Il ricorso pertanto poteva essere presentato unicamente contro i vizi propri dell'atto. Infatti, risultando regolarmente notificati gli avvisi di accertamento e le cartelle di pagamento, tutti atti non impugnati tempestivamente, la pretesa dell'Ente è divenuta definitiva e risulta cristallizzata la relativa pretesa tributaria
La Corte di Cassazione, con la sentenza n. 18750/2024, ha chiarito che un avviso di accertamento definitivo, se non contestato nei termini, rende la pretesa fiscale non più discutibile
La ricorrente nel ricorso dichiara che l'atto impugnato è pervenuto a mezzo racc.ta a.r. con avviso del
12.08.2025 e successivamente ritirata presso il competente ufficio postale, ma non deposita la documentazione comprovante la data dell'avvenuto ritiro, non consentendo di verificare la corretta tempistica dell'impugnazione dell'atto.
Inoltre manca l'attestazione di conformità degli allegati introdotto dal edecreto legislativo delegato n.
220/2023. in particolare, la lettera a) modifica il comma 5-bis dell'articolo 25-bis del D.lgs. n. 546/1992,
L'intervento impone l'obbligo del difensore di attestare la conformità della copia informatica al documento analogico da lui detenuto, con la conseguenza che il giudice non terrà conto degli atti e documenti cartacei, depositati con modalità digitali, sprovvisti di tale attestazione di conformità
L'obbligo di attestazione di conformità si estende a tutti i documenti non nativi digitali, indipendentemente dalla loro origine o modalità di acquisizione.
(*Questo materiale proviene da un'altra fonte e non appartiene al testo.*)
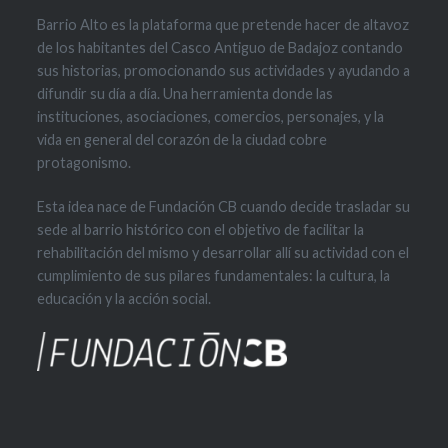
Barrio Alto es la plataforma que pretende hacer de altavoz
de los habitantes del Casco Antiguo de Badajoz contando
sus historias, promocionando sus actividades y ayudando a
difundir su día a día. Una herramienta donde las
instituciones, asociaciones, comercios, personajes, y la
vida en general del corazón de la ciudad cobre
protagonismo.
Esta idea nace de Fundación CB cuando decide trasladar su
sede al barrio histórico con el objetivo de facilitar la
rehabilitación del mismo y desarrollar allí su actividad con el
cumplimiento de sus pilares fundamentales: la cultura, la
educación y la acción social.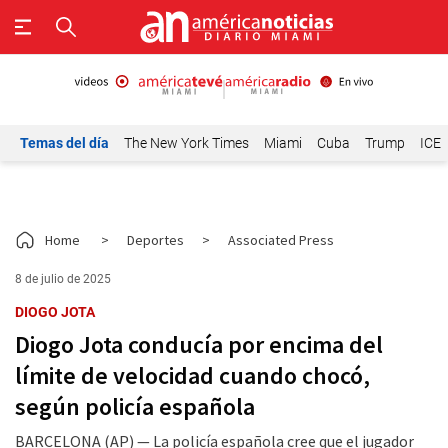
Temas del día
The New York Times
Miami
Cuba
Trump
ICE
Home
>
Deportes
>
Associated Press
8 de julio de 2025
DIOGO JOTA
Diogo Jota conducía por encima del
límite de velocidad cuando chocó,
según policía española
BARCELONA (AP) — La policía española cree que el jugador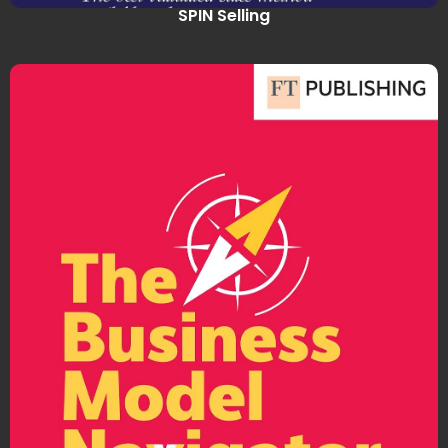
SPIN Selling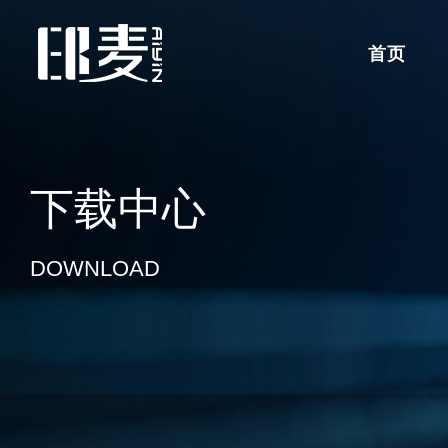
首页
下载中心
DOWNLOAD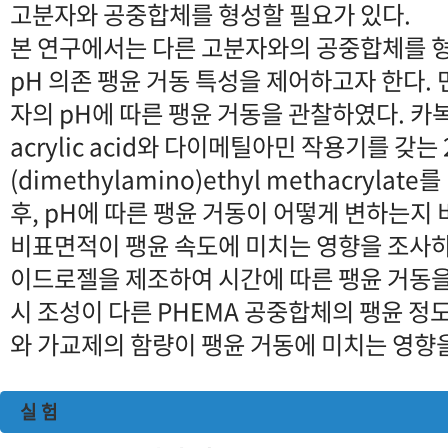
고분자와 공중합체를 형성할 필요가 있다.
본 연구에서는 다른 고분자와의 공중합체를 
pH 의존 팽윤 거동 특성을 제어하고자 한다. 
자의 pH에 따른 팽윤 거동을 관찰하였다. 카
acrylic acid와 다이메틸아민 작용기를 갖는 
(dimethylamino)ethyl methacryla
후, pH에 따른 팽윤 거동이 어떻게 변하는지
비표면적이 팽윤 속도에 미치는 영향을 조사하
이드로젤을 제조하여 시간에 따른 팽윤 거동을
시 조성이 다른 PHEMA 공중합체의 팽윤 정
와 가교제의 함량이 팽윤 거동에 미치는 영향
실 험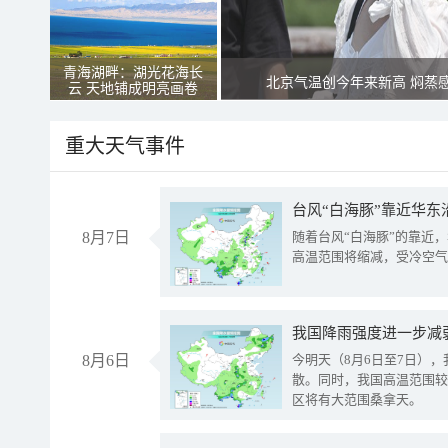
青海湖畔：湖光花海长
北京气温创今年来新高 焖蒸
云 天地铺成明亮画卷
重大天气事件
台风“白海豚”靠近华东
8月7日
随着台风“白海豚”的靠近
高温范围将缩减，受冷空气
8月6日
今明天（8月6日至7日）
散。同时，我国高温范围较
区将有大范围桑拿天。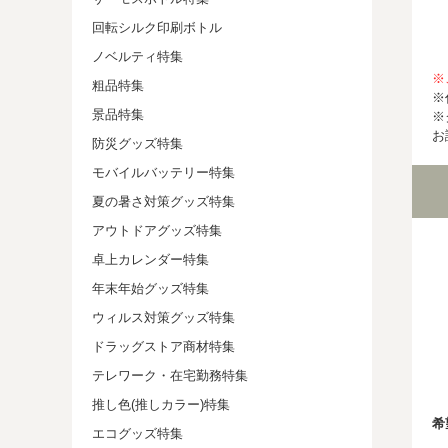
回転シルク印刷ボトル
ノベルティ特集
※
粗品特集
※
景品特集
※
お
防災グッズ特集
モバイルバッテリー特集
夏の暑さ対策グッズ特集
アウトドアグッズ特集
卓上カレンダー特集
年末年始グッズ特集
ウィルス対策グッズ特集
ドラッグストア商材特集
テレワーク・在宅勤務特集
推し色(推しカラー)特集
希
エコグッズ特集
Tale interpretazione si pone in continuità con la disciplina del
Codice dell'Amministrazione Digitale concernente l'efficacia probatoria delle copie informatiche.
P.Q.M.
Il G.M dichiara il ricorso inammissibile –Condanna il ricorrente al pagamento di spese per € 300,00 per diritti e competenze di causa, oltre IVA e C.P.A. come per legge se dovuti.